# LISTE DES TÂCHES
1. D'après l'entretien sur Dakar Trottoirs, dans quel lieu l'avant-première du film a-t-elle été présentée à Dakar ?
2. Recopiez fidèlement le passage de l'entretien sur Dakar Trottoirs qui va de « Le film est-il » à « de l’agressivité ? ».

# EXTRAIT PROPOSÉ
┌────────
Le film est-il sorti en Afrique ?
Oui, il est sorti au Sénégal, l’avant-première était le 13 décembre 2013 : comme il n’y a plus beaucoup de salles de cinéma à Dakar, on l’a montré au théâtre national Daniel Sorano. Ensuite le film est passé à plusieurs reprises au Centre Culturel Français, puis il fait le tour des continents : Canada, Etats-Unis, Berlin, Lausanne… Il a été bien sûr en Afrique où je maîtrise mieux la sortie : Maroc, Tchad, Burundi…
Quelle en est la réception ?
Le film a été bien perçu, bien reçu, mais il y a quand même eu des réactions mitigées. Il parle d’une histoire que beaucoup de Sénégalais ne retrouvent pas dans leur vécu au Sénégal, car il se déroule surtout la nuit, en plein centre-ville… Du coup, les gens sont étonnés…
Déclenche-t-il de l’agressivité ?
Non, pas d’agressivité manifeste, mais une réaction mitigée. Les gens trouvent ça trop glauque, trop noir, certains pensent que ce n’est pas dans la réalité sénégalaise de voir des jeunes entrer dans le milieu de la drogue, du sexe et des deals. Je comprends parfaitement ces réactions, car à Dakar on pense généralement que la jeunesse urbaine en marge de la société, vivant de la drogue et de la prostitution, n’existe qu’en banlieue, en périphérie. La journée, le centre-ville de Dakar concentre toutes les activités commerciales et administratives du pays, si bien que beaucoup de gens viennent de l’extérieur pour travailler dans la ville. Mais aux premières lueurs du soir, tout le monde rentre chez soi et cette partie du territoire est complètement livrée à elle-même puisque personne n’y habite. Il y a donc cette autre forme de vie qui se développe le soir et que les gens ne voient pas, c’est ça Dakar Trottoirs.
Le nouveau cinéma a déjà abordé cette vie nocture marginale, par exemple Mama Keïta dans L’Absence.
Absolument. Avant Mama Keïta, il y a eu Baks du regretté Momar Thiam, qui a d’ailleurs été le film qui avait fait le plus d’entrées au Sénégal à l’époque, et qui avait beaucoup fait réagir. Mon film se situe dans cette continuité. Le cinéma du Sénégal est généralement un cinéma très urbain, mais ce qui fait la particularité de Dakar Trottoirs, c’est cette atmosphère contradictoire de la ville, que l’on perçoit tout de suite. Pour moi, Dakar est une ville contrastée : on voit de vieux bâtiments collés à des bâtisses de luxe, une voiture de luxe côtoyer un vieux tacot, des gens bien habillés croiser ceux qui ne le sont pas… Le Plateau devient un lieu de croisement de toutes les toutes les formes de culture, de toutes les formes de sensibilité. Les jeunes qui débarquent de la banlieue ou des environs, complètement livrés à eux-mêmes, se battent pour leur survie dans ce territoire. A cela s’ajoute que Dakar est une ville entre ombre et lumière : c’est une ville très mal éclairée, on progresse dans un dédale de pénombre. Cet aspect m’intéressait et dans le film, j’ai beaucoup travaillé sur cette structure lumière/obscurité. Même au niveau des personnages, qui sont assez dynamiques et heureux en eux-mêmes, mais sombres parce qu’ils vivent en marge de la société et qu’ils sont prêts à tout pour survivre.
└────────
# EXTRAITS DE DONNÉES
┌────────
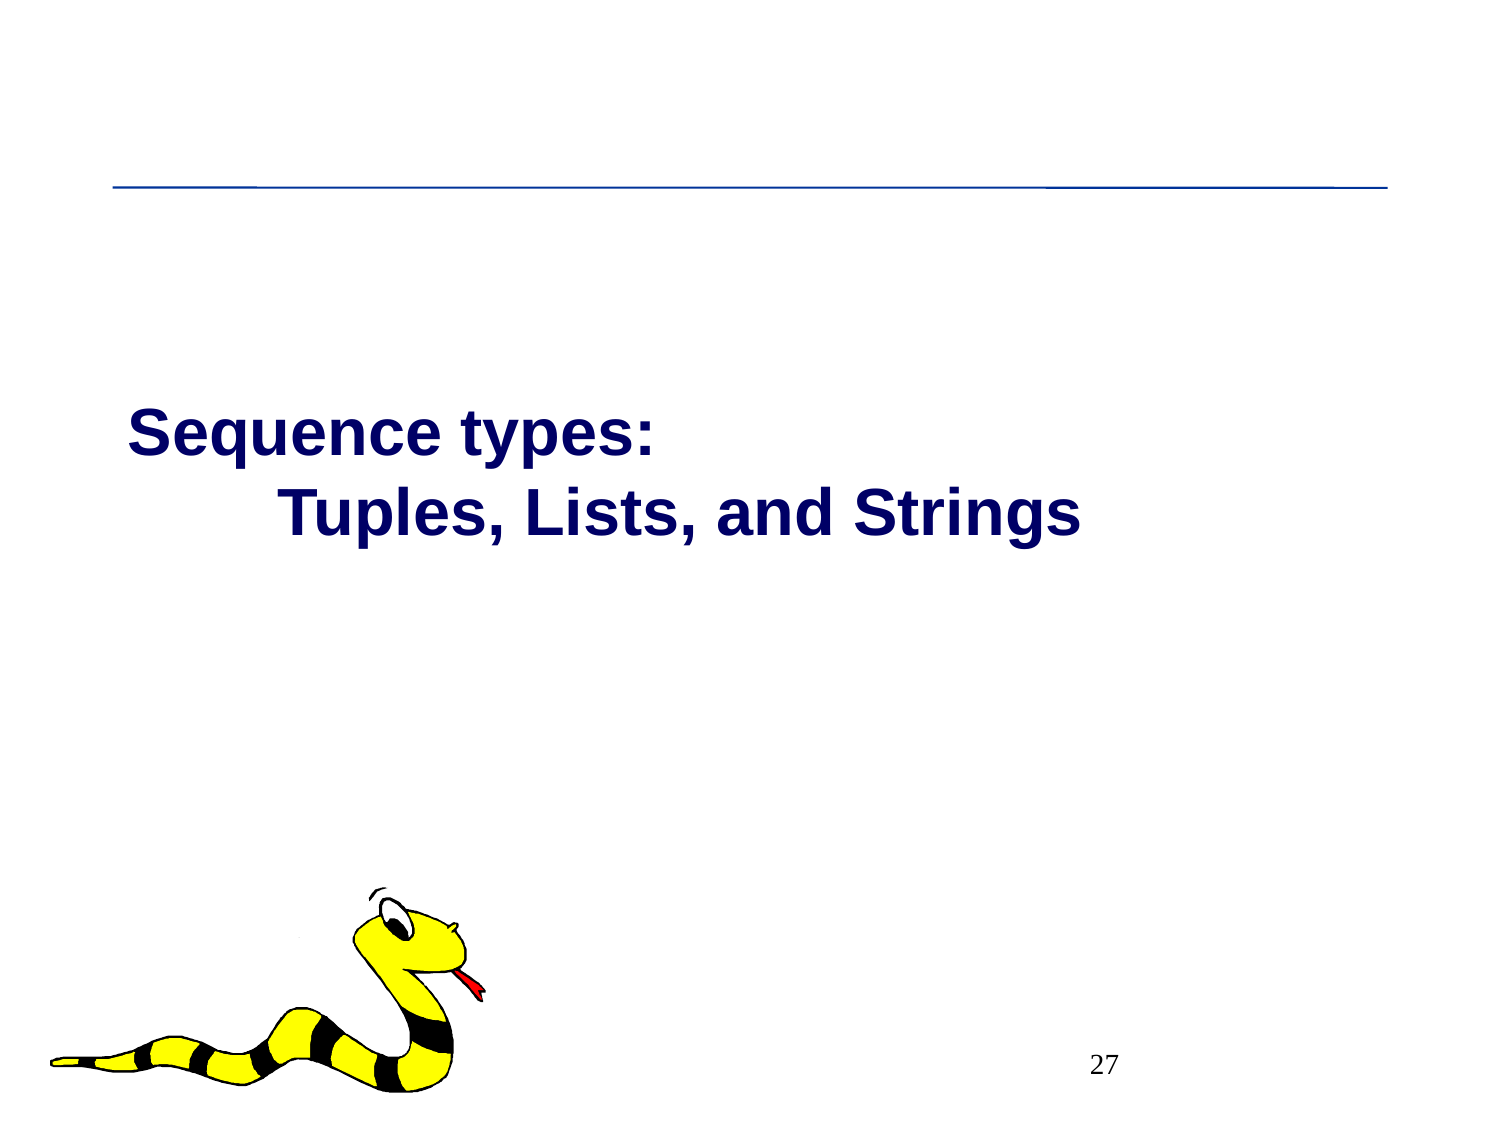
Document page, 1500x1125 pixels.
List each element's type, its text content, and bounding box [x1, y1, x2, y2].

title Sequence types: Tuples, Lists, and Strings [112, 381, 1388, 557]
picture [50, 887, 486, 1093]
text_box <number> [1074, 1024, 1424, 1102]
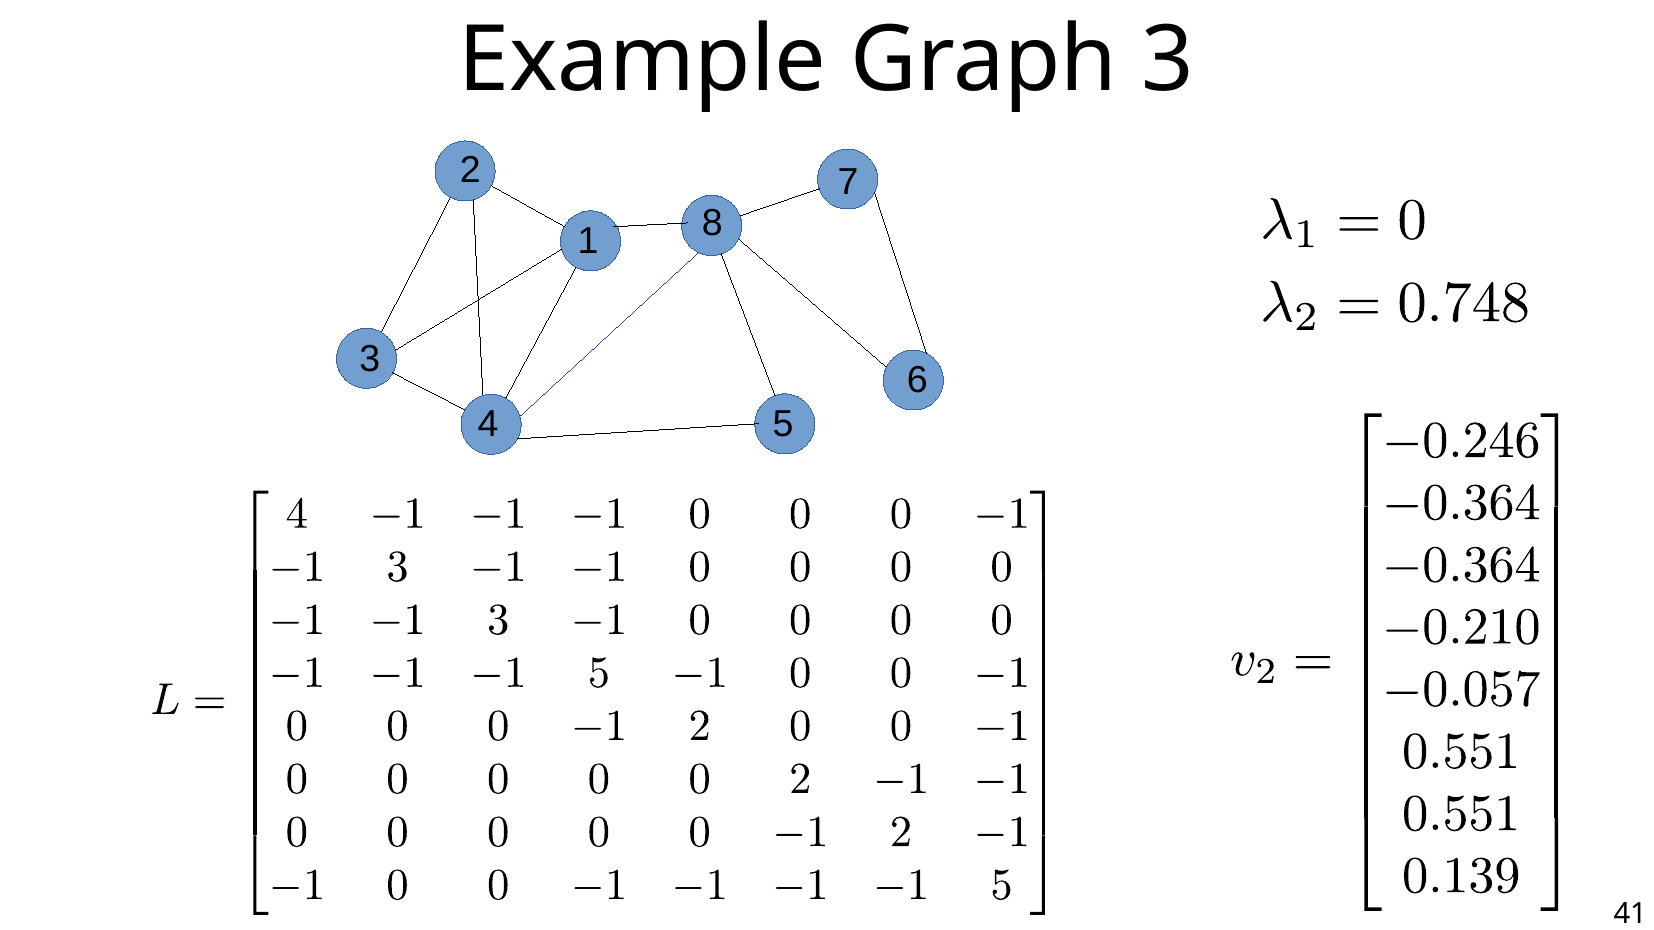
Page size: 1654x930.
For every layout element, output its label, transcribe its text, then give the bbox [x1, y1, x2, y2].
└────────
# EXERCICE CORRIGÉ
1. Au théâtre national Daniel Sorano.

2.
Le film est-il sorti en Afrique ?
Oui, il est sorti au Sénégal, l’avant-première était le 13 décembre 2013 : comme il n’y a plus beaucoup de salles de cinéma à Dakar, on l’a montré au théâtre national Daniel Sorano. Ensuite le film est passé à plusieurs reprises au Centre Culturel Français, puis il fait le tour des continents : Canada, Etats-Unis, Berlin, Lausanne… Il a été bien sûr en Afrique où je maîtrise mieux la sortie : Maroc, Tchad, Burundi…
Quelle en est la réception ?
Le film a été bien perçu, bien reçu, mais il y a quand même eu des réactions mitigées. Il parle d’une histoire que beaucoup de Sénégalais ne retrouvent pas dans leur vécu au Sénégal, car il se déroule surtout la nuit, en plein centre-ville… Du coup, les gens sont étonnés…
Déclenche-t-il de l’agressivité ?